Tesla suggerierte anfangs eine Revolution, deren Zeit noch nicht reif ist. Die Erzählung – Autos fahren elektrisch und das am besten autonom – bleibt bislang allerdings ohne Happyend. Das eine funktioniert auf längeren Strecken mehr schlecht als recht, und das andere ist bis auf Weiteres gefährlich bis tödlich. Die Entwicklung benötigt aber Erfahrung, Geld, Zeit. 

Mutiger Unternehmer?

Unbedingt. Das Paypal-Projekt soll Elon Musk erst einmal jemand nach machen. Bei Tesla Motors ist der gehypte Visionär aber vor allem ein Invstorenflüsterer.

Jetzt wo er den Überblick – und hoffentlich nicht den Verstand – verliert, kriechen die Kritiker hinter ihren Laptops hervor. Die Tesla-Finanzierung sei nichts anderes als ein Kaskadensystem, verbranntes Geld werde permanent mit frischem Kapital gelöscht. Das stimmt im Prinzip, aber wo ist das Problem? Ein Unternehmen, das sich an der Börse in schwindelerregende Kurshöhen schwingt, obwohl es über Jahre hinweg Quartal für Quartal dreistellige Millionenbeträge vernichtet, basiert nicht auf Lug und Trug, sondern auf irrationalen Entscheidungen gieriger Anleger.

Elon Musk ist ein begnadeter Verkäufer. Man kann ihm nicht vorwerfen, das Geld aufzusammeln, das ihm die Leute hinterher werfen. Egal wie es mit Tesla weiter geht: Man kann Musk nur wünschen, dass ihm die US-Börsenaufsicht SEC keinen Strick dreht aus seinen wirren „Raus aus der Börse, doch lieber drin bleiben in der Börse“-Eskapaden.

Elektrifizierung, Carsharing

Währenddessen pflügt der lange geschmähte alte Automobil-Adel – kein Ideen, keine Visionen, kein Mut – routiniert durch die Weltmärkte.

Toyota und Daimler zum Beispiel, oder Renault-Nissan. Drei Global Player mit besten Expertisen in Sachen Elektrifizierung. Renault und Nissan vermarkten batterielektrische Marktführer in Asien, Nordamerika und Europa, Hybridpionier Toyota und Daimler bringen die Brennstoffzelle zur Serienreife.Toyota hat sich gerade an Uber beteiligt, und Daimler meldet aus dem Carsharing-Business Kundenzahlen in zweistelliger Millionenhöhe.
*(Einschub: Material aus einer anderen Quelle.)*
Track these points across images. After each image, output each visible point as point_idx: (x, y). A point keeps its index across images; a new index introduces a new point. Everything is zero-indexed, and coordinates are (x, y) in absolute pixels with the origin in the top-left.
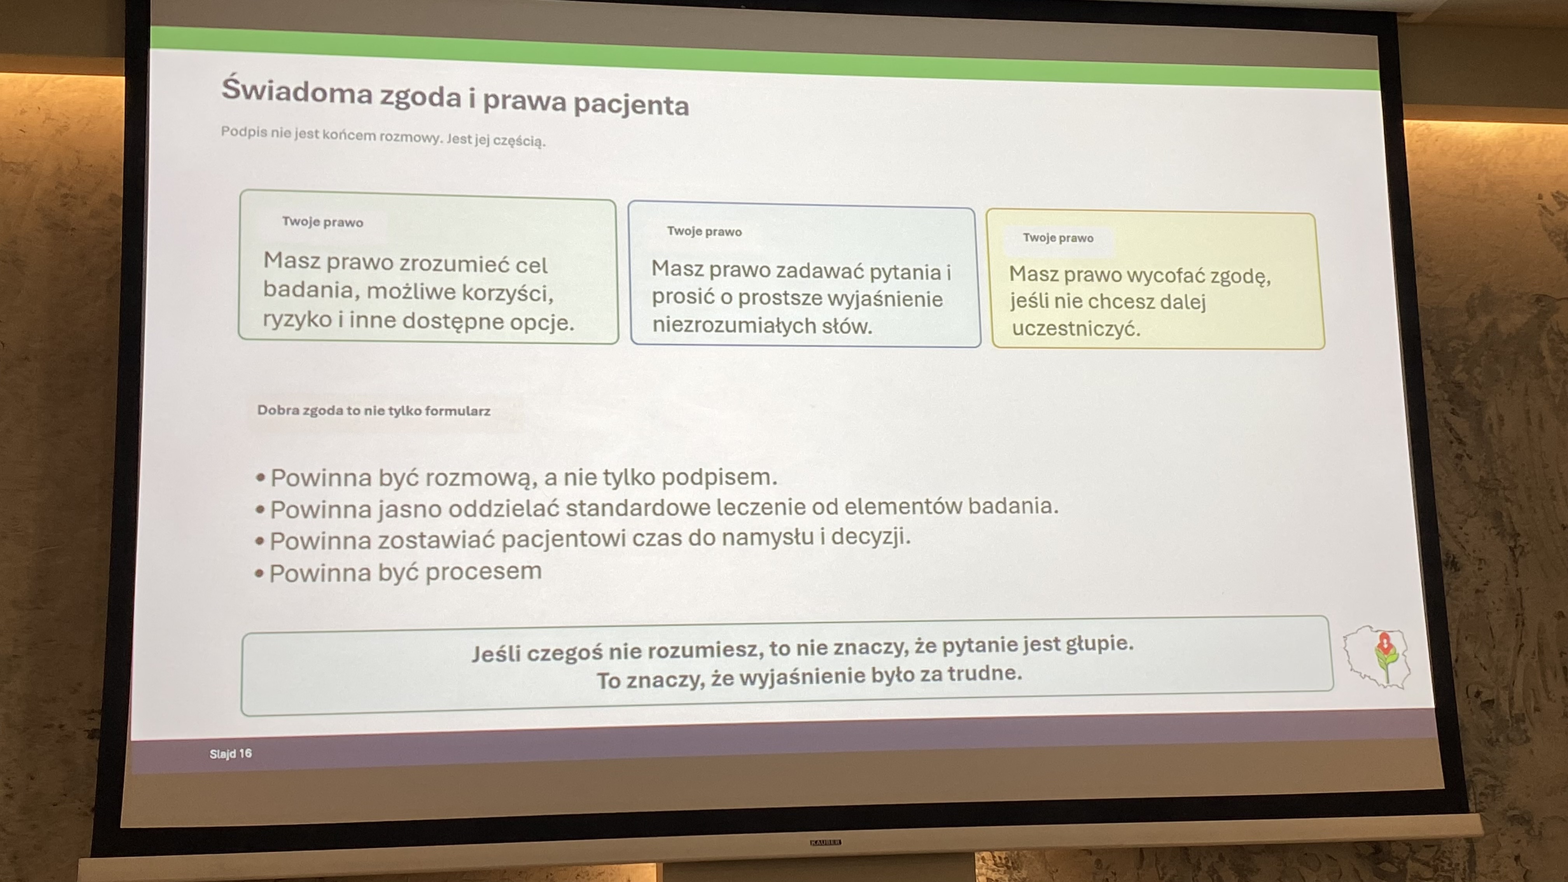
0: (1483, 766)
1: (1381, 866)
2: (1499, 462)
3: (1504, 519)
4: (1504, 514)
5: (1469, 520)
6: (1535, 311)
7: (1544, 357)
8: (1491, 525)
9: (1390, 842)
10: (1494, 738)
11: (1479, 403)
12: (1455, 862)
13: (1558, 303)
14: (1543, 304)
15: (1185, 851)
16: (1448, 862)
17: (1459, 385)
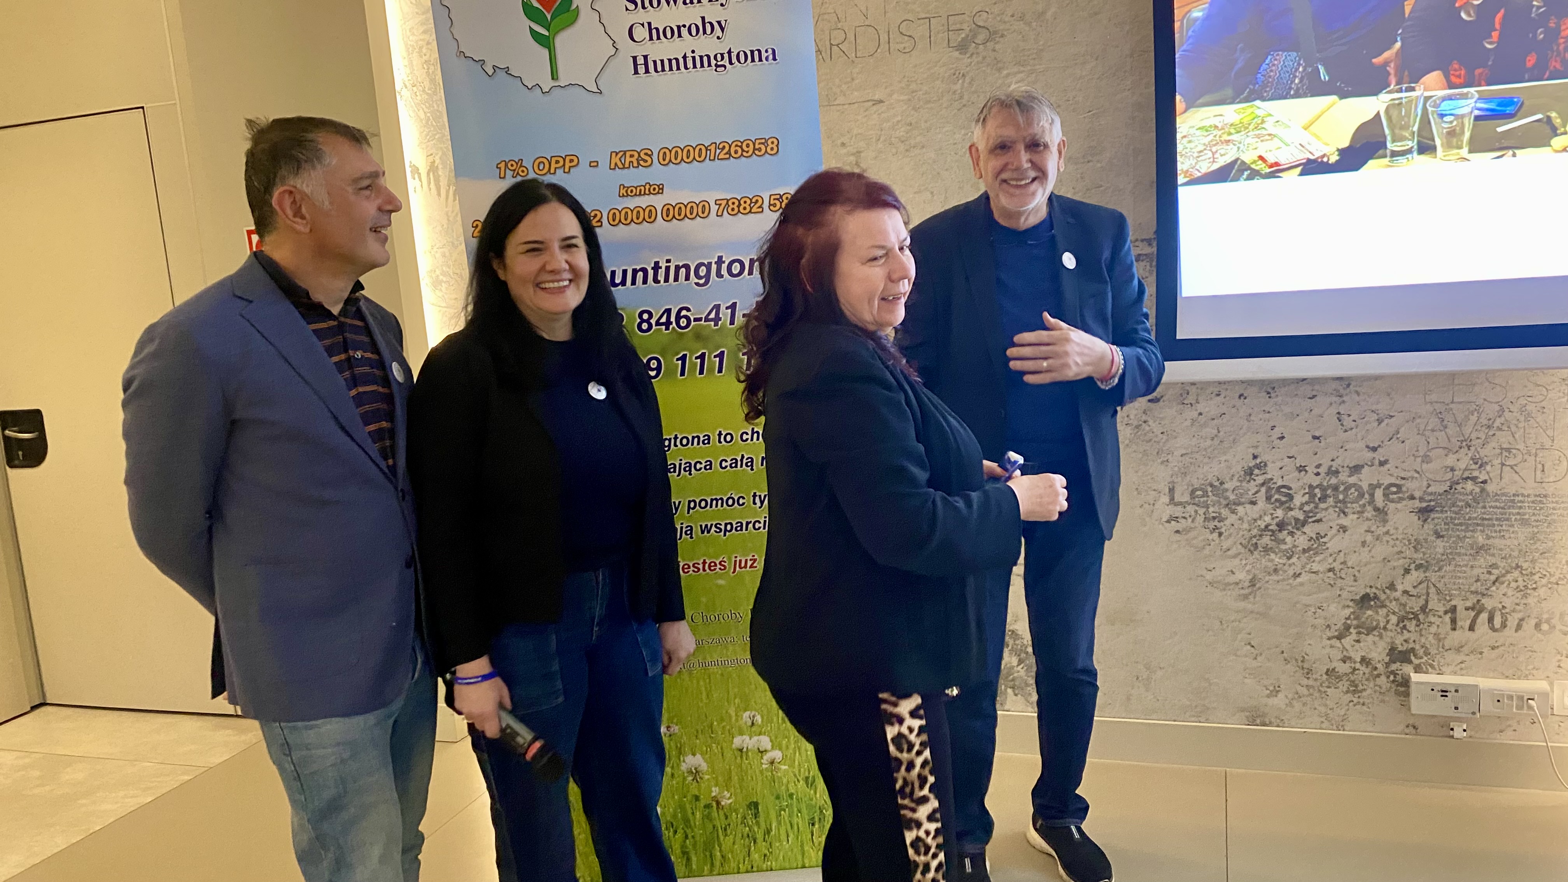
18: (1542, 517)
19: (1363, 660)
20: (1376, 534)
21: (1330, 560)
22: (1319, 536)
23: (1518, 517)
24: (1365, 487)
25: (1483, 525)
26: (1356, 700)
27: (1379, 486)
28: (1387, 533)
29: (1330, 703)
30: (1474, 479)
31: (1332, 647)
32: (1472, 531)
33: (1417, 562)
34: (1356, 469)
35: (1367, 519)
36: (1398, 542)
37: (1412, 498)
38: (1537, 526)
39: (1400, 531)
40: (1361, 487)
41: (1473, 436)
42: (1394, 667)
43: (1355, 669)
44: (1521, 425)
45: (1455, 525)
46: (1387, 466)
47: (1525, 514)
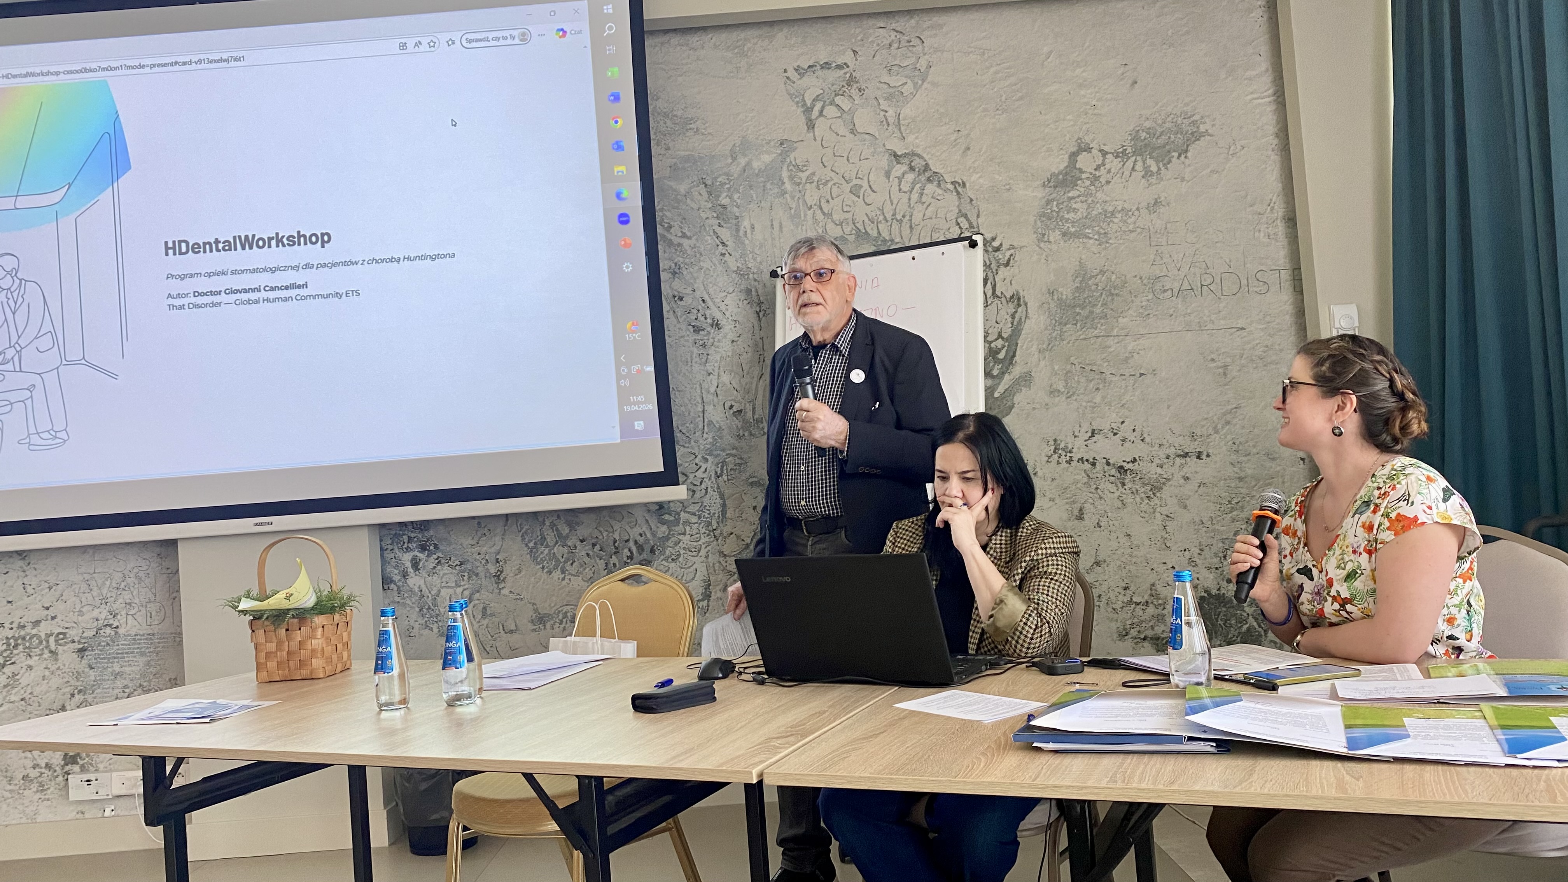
0: (734, 452)
1: (663, 517)
2: (750, 256)
3: (754, 293)
4: (753, 290)
5: (728, 295)
6: (779, 152)
7: (783, 183)
8: (743, 298)
9: (669, 502)
10: (741, 435)
11: (737, 218)
12: (712, 512)
13: (795, 145)
14: (785, 146)
15: (535, 514)
16: (708, 512)
17: (724, 207)
18: (152, 650)
19: (48, 766)
20: (51, 670)
21: (22, 692)
22: (14, 675)
23: (138, 650)
24: (43, 637)
25: (117, 658)
26: (43, 797)
27: (52, 635)
28: (58, 668)
29: (26, 802)
30: (110, 625)
31: (26, 758)
32: (111, 663)
33: (79, 688)
34: (37, 623)
35: (45, 659)
36: (65, 675)
37: (74, 642)
38: (150, 656)
39: (67, 666)
40: (40, 636)
41: (108, 596)
42: (67, 768)
43: (42, 773)
44: (136, 586)
45: (102, 659)
46: (56, 620)
47: (142, 648)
Das andere Ende der Fahnenstange

Renault schließlich hat sich vor einigen Jahren einmal das andere Ende der Fahnenstange angeschaut, nämlich die Versorgung der Leute mit robuster, bezahlbarer Mobilität. Das Ergebnis, Dacia, ist nicht nur in Schwellenländern ein Hit. Seit 2004 fanden rund neun Millionen Dacia einen Abnehmer. Zum Vergleich: Tesla Motors, 2003 gegründet, hat seit 2010 rund 300.000 Autos ausgeliefert.

Die Automobilindustrie spielt in einer eigenen Liga. Sie ist eine Nummer zu groß für Elon Musk.